Rewrite each line of the listing below as a row of a Markdown table with the columns "Row" and "Text", numbering the rows in order, omitting blank lines, and leaving the pictures out of the answer.
DATASET RECORDS START
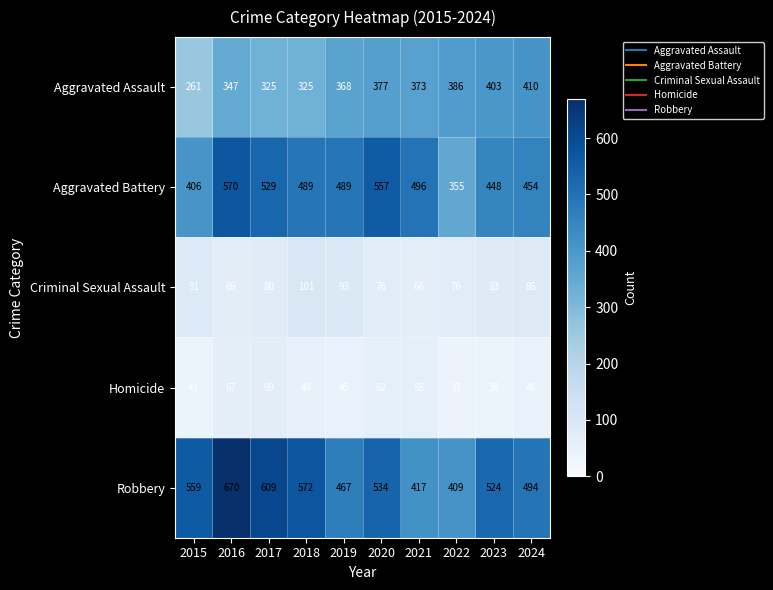

What is the approximate value of Homicide at 2024, to the nearest 5?

45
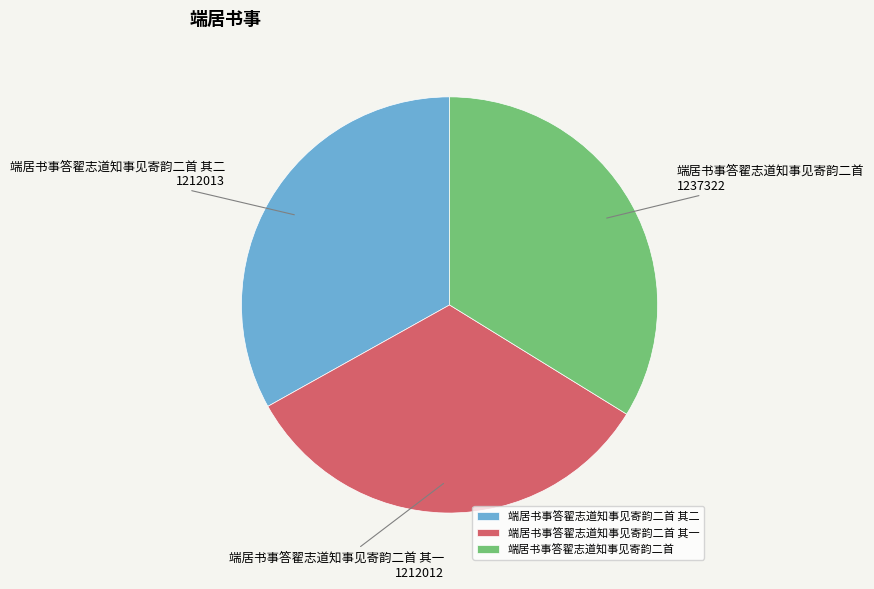

Do 端居书事答翟志道知事见寄韵二首 其一 and 端居书事答翟志道知事见寄韵二首 其二 together represent more than half of the pie?

Yes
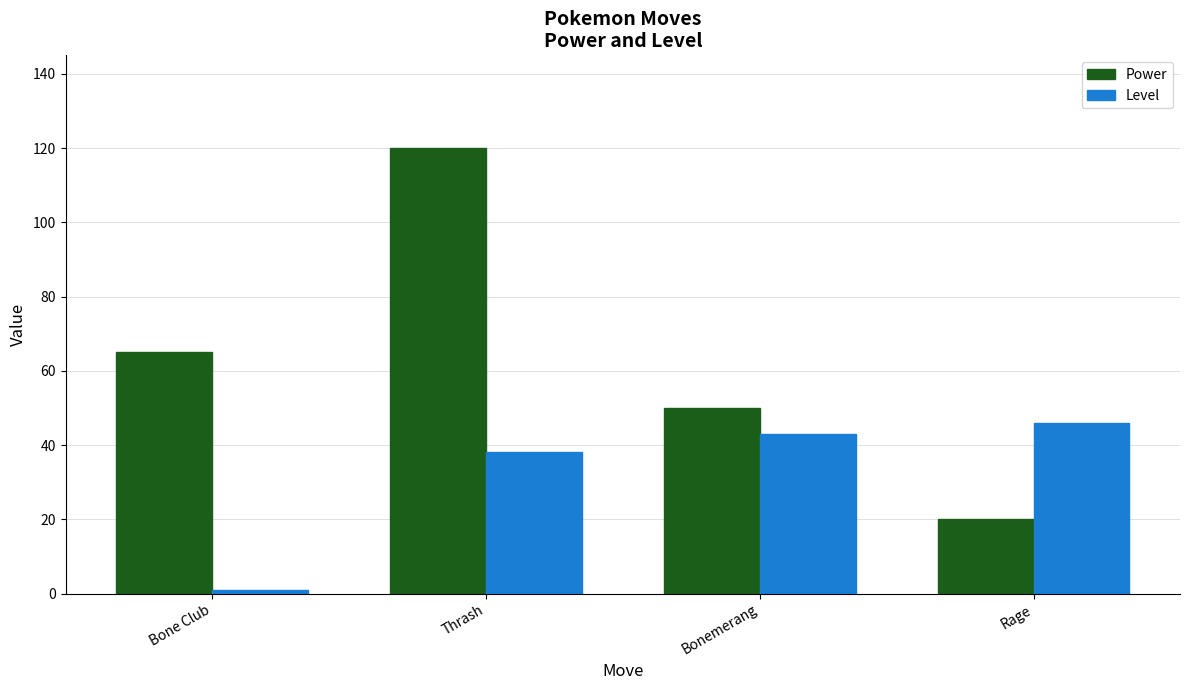

Which series has the largest total across all categories?

Power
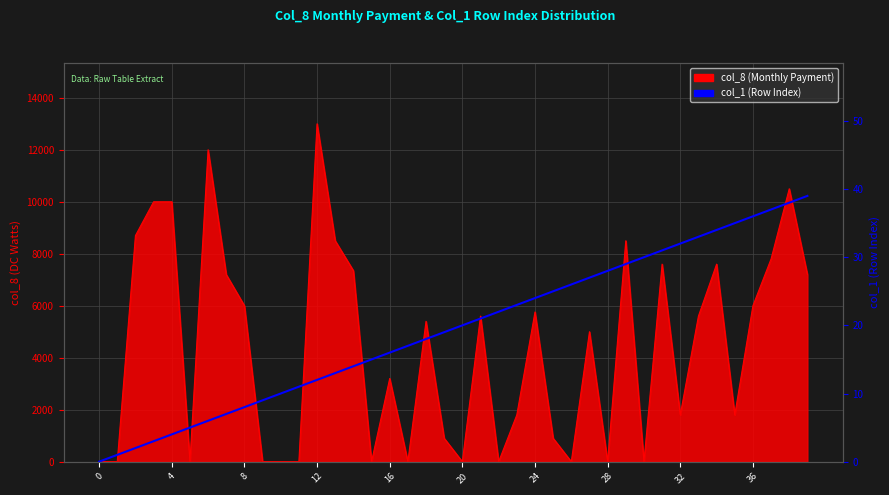

Where does the data first go above 20?

21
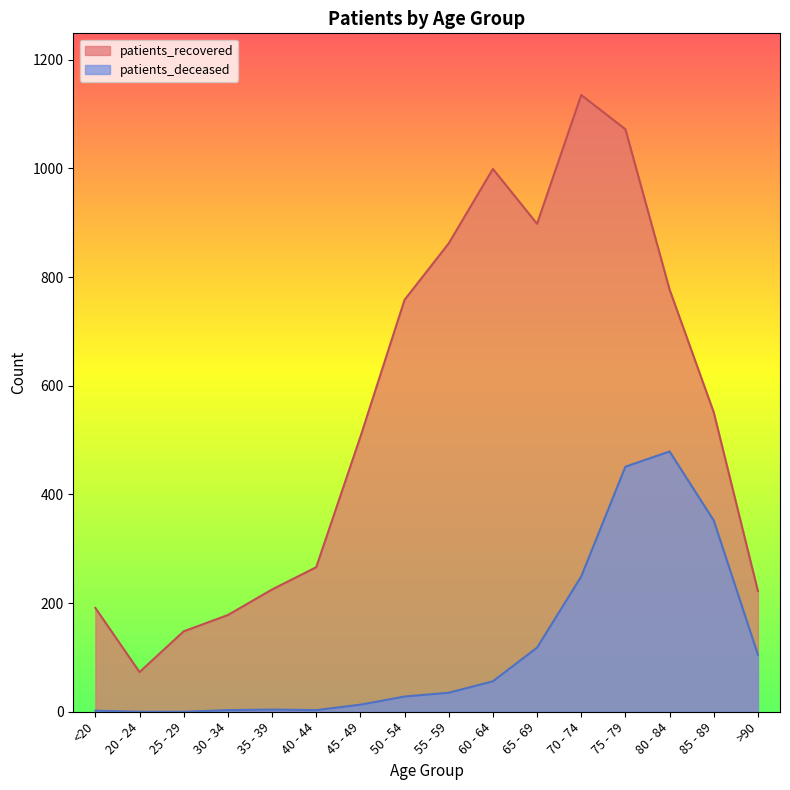

At which category does the chart reach its minimum across all series?

20 - 24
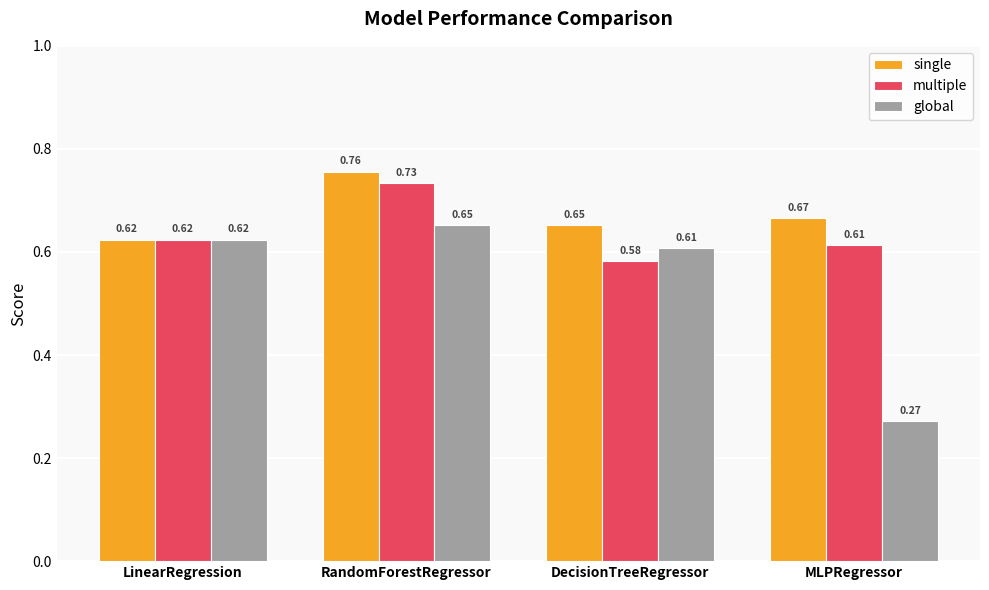

What position from the right is DecisionTreeRegressor?

2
DATASET RECORDS END
### WRITTEN ANSWER
| Row | Text |
|---|---|
| 1 | What is the approximate value of Homicide at 2024, to the nearest 5? |
| 2 | 45 |
| 3 | Do 端居书事答翟志道知事见寄韵二首 其一 and 端居书事答翟志道知事见寄韵二首 其二 together represent more than half of the pie? |
| 4 | Yes |
| 5 | Which series has the largest total across all categories? |
| 6 | Power |
| 7 | Where does the data first go above 20? |
| 8 | 21 |
| 9 | At which category does the chart reach its minimum across all series? |
| 10 | 20 - 24 |
| 11 | What position from the right is DecisionTreeRegressor? |
| 12 | 2 |